Парень весело смеялся над собственной дурью, а у Юрая сжималось сердце. Так уже когда-то было у него в другой жизни – милый парень-милиционер, ну и где он сейчас?
– Все плохо, почтарь, – сказал Юрай. – Так плохо, что лучше бы ты сюда не приходил. Да и я тоже. Там, в спальне, труп дочери Красицкого. Я – сосед. Ждал, ждал, когда она проснется, и тоже решил проверить…
Ну что поделать, если в глазах у парня полыхнул восторг? И не смог он его скрыть, не смог, и хоть уже через секунду восторг был весь поглощен ужасом, но, как говорят дети, первое слово дороже второго. Юрай понимал и сочувствовал парню. Что в его, человека с захолустной почты, жизни могло потрясти и удивить? Даже прапраямщик парнишки и то имел некоторые потрясения на зимней дороге, а какая у этого, востроглазого, дорога? Какие на ней страсти, кроме возможности столкнуться с пьяным соседом, когда несешь пенсию одноногой старухе, что живет возле старой запруды. Ну пойдет он на тебя с дрыном по причине тоски и ненависти, ну убежишь… Вся деревня жила фактом существования на их улице Красицкого. И это было во-первых, во-вторых и в-третьих. Появлялись известные актеры. Временами выпившие.
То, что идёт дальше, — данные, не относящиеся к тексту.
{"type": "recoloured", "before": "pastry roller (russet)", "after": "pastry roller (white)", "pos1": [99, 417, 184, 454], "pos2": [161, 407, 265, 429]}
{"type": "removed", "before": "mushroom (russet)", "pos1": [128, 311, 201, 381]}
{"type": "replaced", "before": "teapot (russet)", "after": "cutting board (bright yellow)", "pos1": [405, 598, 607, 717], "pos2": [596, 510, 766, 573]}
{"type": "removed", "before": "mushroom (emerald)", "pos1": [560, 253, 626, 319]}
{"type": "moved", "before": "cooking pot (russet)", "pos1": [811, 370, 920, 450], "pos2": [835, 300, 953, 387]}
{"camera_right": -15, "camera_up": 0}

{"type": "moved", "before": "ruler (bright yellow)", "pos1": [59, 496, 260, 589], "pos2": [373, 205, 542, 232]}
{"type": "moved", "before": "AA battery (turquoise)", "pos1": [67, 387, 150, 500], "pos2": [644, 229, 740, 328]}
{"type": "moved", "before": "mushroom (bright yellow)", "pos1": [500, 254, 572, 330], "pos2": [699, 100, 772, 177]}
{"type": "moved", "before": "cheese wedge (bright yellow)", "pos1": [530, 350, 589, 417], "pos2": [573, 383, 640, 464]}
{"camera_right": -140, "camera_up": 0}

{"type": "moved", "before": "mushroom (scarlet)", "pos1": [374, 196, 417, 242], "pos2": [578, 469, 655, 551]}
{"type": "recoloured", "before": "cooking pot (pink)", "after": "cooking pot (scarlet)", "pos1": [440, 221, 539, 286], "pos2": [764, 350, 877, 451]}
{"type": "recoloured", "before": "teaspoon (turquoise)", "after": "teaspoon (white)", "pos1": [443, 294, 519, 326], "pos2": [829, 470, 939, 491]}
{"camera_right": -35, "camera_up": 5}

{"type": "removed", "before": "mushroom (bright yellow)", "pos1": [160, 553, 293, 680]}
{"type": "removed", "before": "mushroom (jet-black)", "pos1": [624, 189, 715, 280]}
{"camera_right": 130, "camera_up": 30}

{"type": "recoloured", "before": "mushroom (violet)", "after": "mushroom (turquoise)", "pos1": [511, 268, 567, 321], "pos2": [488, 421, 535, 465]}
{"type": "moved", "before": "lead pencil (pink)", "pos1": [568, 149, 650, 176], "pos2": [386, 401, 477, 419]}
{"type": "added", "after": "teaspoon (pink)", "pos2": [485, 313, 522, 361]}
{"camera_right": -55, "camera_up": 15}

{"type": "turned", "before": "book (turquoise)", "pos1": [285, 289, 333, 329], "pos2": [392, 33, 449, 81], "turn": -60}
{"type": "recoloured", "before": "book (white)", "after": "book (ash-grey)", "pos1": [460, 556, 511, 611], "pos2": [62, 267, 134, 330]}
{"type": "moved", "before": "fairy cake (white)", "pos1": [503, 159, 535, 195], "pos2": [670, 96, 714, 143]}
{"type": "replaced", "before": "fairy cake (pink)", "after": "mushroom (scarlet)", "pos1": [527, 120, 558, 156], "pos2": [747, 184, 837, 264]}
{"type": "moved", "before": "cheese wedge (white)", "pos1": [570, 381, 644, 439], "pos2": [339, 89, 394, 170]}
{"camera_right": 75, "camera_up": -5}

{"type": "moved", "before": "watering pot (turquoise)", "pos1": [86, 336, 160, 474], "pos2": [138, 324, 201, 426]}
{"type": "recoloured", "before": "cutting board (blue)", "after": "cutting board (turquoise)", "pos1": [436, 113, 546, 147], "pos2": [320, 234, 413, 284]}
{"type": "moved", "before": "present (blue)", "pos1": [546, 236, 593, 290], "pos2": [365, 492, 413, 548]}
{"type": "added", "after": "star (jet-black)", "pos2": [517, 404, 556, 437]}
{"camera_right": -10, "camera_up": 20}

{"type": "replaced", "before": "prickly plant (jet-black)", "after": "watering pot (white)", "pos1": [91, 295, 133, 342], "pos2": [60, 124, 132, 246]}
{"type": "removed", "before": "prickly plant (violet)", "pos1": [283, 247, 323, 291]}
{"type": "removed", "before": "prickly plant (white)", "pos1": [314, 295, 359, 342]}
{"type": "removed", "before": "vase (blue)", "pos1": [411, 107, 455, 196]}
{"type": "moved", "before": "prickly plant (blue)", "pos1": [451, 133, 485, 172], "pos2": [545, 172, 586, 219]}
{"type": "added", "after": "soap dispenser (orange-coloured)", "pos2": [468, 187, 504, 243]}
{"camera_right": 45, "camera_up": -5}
Это было самое то! Они казались в этом состоянии такие свои, такие доступные, такие понятные, мочились прямо в молоденькую елочку, радуясь силе струи и ловкости попадания. С ними можно было запросто. Они сами обнимались, первые… Он, Коля Валов, даже однажды снимался в массовке, стоял на бугре возле речки в белой рубахе навыпуск, рубаха пучилась на спине от ветра, и сам Красицкий кричал оператору: «Захвати этого с рубахой, захвати…» Но ветер, дурак, возьми и стихни… В кадре он мелькнул, но без пузыря на спине. Просто стоит некто в белой рубахе навыпуск, а зачем?.. Коля придумывал историю, когда бы камера пошла на него и пошла, взяла крупно, и все бы увидели… Он смутно себе представлял, что могло бы быть, какая такая видимость открылась бы народу, но какая-то открылась бы… Коля в себе подозревал что-то мятуще-клубящееся, что-то шерстяно-меховое, эдакое не скажешь словами, разве что бровью, каким-нибудь ее изгибом намекнешь.
За набухание в себе мечты Коля любил лето. И ждал его. Поэтому и примчался сюда как оглашенный, ведь личных поручений от Красицкого раньше не поступало. Это ж какая пруха!
Сейчас Коля снова ощутил себя на бугре, когда ветер дыбит рубаху, а камера наезжает на него, единственного.
– …Это, парень, не кино, – как почувствовал Юрай, опуская парня на землю, – это очень может быть и убийство… И мы с тобой стоим на месте преступления… Два идиота…
Коля рванул было в дом, но Юрай его придержал.